Ampelita consanguinea

Scientific classification
- Kingdom: Animalia
- Phylum: Mollusca
- Class: Gastropoda
- Order: Stylommatophora
- Family: Acavidae
- Genus: Ampelita
- Species: A. consanguinea
- Binomial name: Ampelita consanguinea (Deshayes, 1850)
- Synonyms: Helix (Ampelita) consanguinea Deshayes, 1850 superseded combination; Helix consanguinea Deshayes, 1850 superseded combination;

= Ampelita consanguinea =

- Authority: (Deshayes, 1850)
- Synonyms: Helix (Ampelita) consanguinea Deshayes, 1850 superseded combination, Helix consanguinea Deshayes, 1850 superseded combination

Species of gastropod

Ampelita consanguinea is a species of tropical air-breathing land snail, a terrestrial pulmonate gastropod mollusk in the family Acavidae.

==Description==
The height of the shell attains 28 mm, its diameter 45 mm.

(Original description in French) This orbicular-depressed shell consists of five whorls.
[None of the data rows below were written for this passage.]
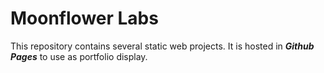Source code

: # Moonflower Labs

This repository contains several static web projects.  It is hosted in ***Github Pages*** to use as portfolio display.
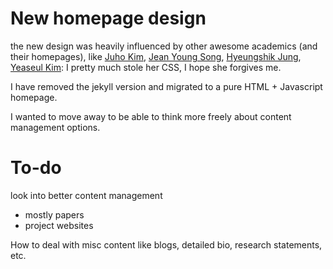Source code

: # New homepage design
the new design was heavily influenced by other awesome academics (and their homepages), like [Juho Kim](https://juhokim.com), [Jean Young Song](https://jyskwon.github.io/), [Hyeungshik Jung](https://hyeungshikjung.com/), [Yeaseul Kim](http://students.washington.edu/yeaseul1/): I pretty much stole her CSS, I hope she forgives me. 

I have removed the jekyll version and migrated to a pure HTML + Javascript homepage. 

I wanted to move away to be able to think more freely about content management options. 

# To-do
look into better content management
- mostly papers
- project websites

How to deal with misc content like blogs, detailed bio, research statements, etc. 


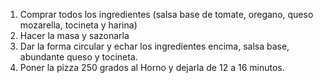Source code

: 1. Comprar todos los ingredientes (salsa base de tomate, oregano, queso mozarella, tocineta y harina)
2. Hacer la masa y sazonarla
3. Dar la forma circular y echar los ingredientes encima, salsa base, abundante queso y tocineta.
4. Poner la pizza 250 grados al Horno y dejarla de 12 a 16 minutos.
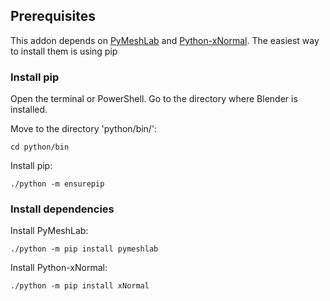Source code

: ## Prerequisites

This addon depends on [PyMeshLab](https://github.com/cnr-isti-vclab/PyMeshLab) and [Python-xNormal](https://github.com/orangeduck/Python-xNormal). The easiest way to install them is using pip

### Install pip

Open the terminal or PowerShell. Go to the directory where Blender is installed.

Move to the directory 'python/bin/':

``
cd python/bin
``

Install pip:

``
./python -m ensurepip
``

### Install dependencies

Install PyMeshLab:

``
./python -m pip install pymeshlab
``

Install Python-xNormal:

``
./python -m pip install xNormal
``
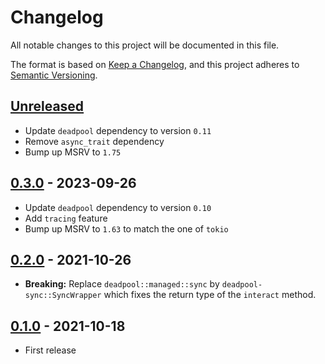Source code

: # Changelog

All notable changes to this project will be documented in this file.

The format is based on [Keep a Changelog](https://keepachangelog.com/en/1.1.0/),
and this project adheres to [Semantic Versioning](https://semver.org/spec/v2.0.0.html).

<!-- next-header -->

## [Unreleased]

- Update `deadpool` dependency to version `0.11`
- Remove `async_trait` dependency
- Bump up MSRV to `1.75`

## [0.3.0] - 2023-09-26

- Update `deadpool` dependency to version `0.10`
- Add `tracing` feature
- Bump up MSRV to `1.63` to match the one of `tokio`

## [0.2.0] - 2021-10-26

- __Breaking:__ Replace `deadpool::managed::sync` by
  `deadpool-sync::SyncWrapper` which fixes the return type
  of the `interact` method.

## [0.1.0] - 2021-10-18

- First release

<!-- next-url -->
[Unreleased]: https://github.com/bikeshedder/deadpool/compare/deadpool-r2d2-v0.3.0...HEAD
[0.3.0]: https://github.com/bikeshedder/deadpool/compare/deadpool-r2d2-v0.2.0...deadpool-r2d2-v0.3.0
[0.2.0]: https://github.com/bikeshedder/deadpool/compare/deadpool-r2d2-v0.1.0...deadpool-r2d2-v0.2.0
[0.1.0]: https://github.com/bikeshedder/deadpool/releases/tag/deadpool-r2d2-v0.1.0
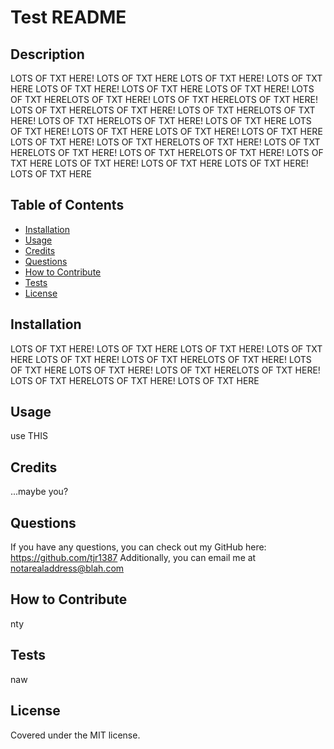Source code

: # Test README

## Description

LOTS OF TXT HERE! LOTS OF TXT HERE LOTS OF TXT HERE! LOTS OF TXT HERE LOTS OF TXT HERE! LOTS OF TXT HERE LOTS OF TXT HERE! LOTS OF TXT HERELOTS OF TXT HERE! LOTS OF TXT HERELOTS OF TXT HERE! LOTS OF TXT HERELOTS OF TXT HERE! LOTS OF TXT HERELOTS OF TXT HERE! LOTS OF TXT HERELOTS OF TXT HERE! LOTS OF TXT HERE LOTS OF TXT HERE! LOTS OF TXT HERE LOTS OF TXT HERE! LOTS OF TXT HERE LOTS OF TXT HERE! LOTS OF TXT HERELOTS OF TXT HERE! LOTS OF TXT HERELOTS OF TXT HERE! LOTS OF TXT HERELOTS OF TXT HERE! LOTS OF TXT HERE LOTS OF TXT HERE! LOTS OF TXT HERE LOTS OF TXT HERE! LOTS OF TXT HERE

## Table of Contents

- [Installation](#installation)
- [Usage](#usage)
- [Credits](#credits)
- [Questions](#questions)
- [How to Contribute](#how-to-contribute)
- [Tests](#tests)
- [License](#license)

## Installation

LOTS OF TXT HERE! LOTS OF TXT HERE LOTS OF TXT HERE! LOTS OF TXT HERE LOTS OF TXT HERE! LOTS OF TXT HERELOTS OF TXT HERE! LOTS OF TXT HERE LOTS OF TXT HERE! LOTS OF TXT HERELOTS OF TXT HERE! LOTS OF TXT HERELOTS OF TXT HERE! LOTS OF TXT HERE

## Usage

use THIS

## Credits

...maybe you?

## Questions

If you have any questions, you can check out my GitHub here: https://github.com/tjr1387 
Additionally, you can email me at notarealaddress@blah.com

## How to Contribute

nty

## Tests

naw

## License

Covered under the MIT license.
The spire is subconical with an obtuse apex.

The early whorls are whitish, slightly convex, and nearly contiguous, suggesting a possibly keeled or angular form in younger specimens. The suture is initially shallow, deepening in the final two whorls. The body whorl is regularly convex at the periphery, cylindrical, and barely depressed below, featuring a centrally located, infundibuliform umbilicus, abruptly bordered by an obtuse angle. The umbilicus diameter is slightly more than a third of the body whorl's diameter. The shell's smooth surface displays only faint, irregular growth striae. The oval-transverse aperture is wider than high and drooping, with the upper part of the right lip curving below the circumference. The lower edge barely extends above the umbilicus. The aperture's extremities are separated by slightly less than half the penultimate whorl's circumference. The aperture plane inclines at 30 degrees to the longitudinal axis. The outer lipe is quite thick, strongly reflected basally but only slightly so above. This lip is a maroon brown, varying in intensity between individuals. The shell is generally uniformly colored. On a brownish or reddish-white background, the upper spire bears two distinct, equal, dark brown bands: one at the suture, the other above the periphery. The umbilicus is consistently brown within, encircled by a whitish band.

==Distribution==
This species is endemic to Madagascar.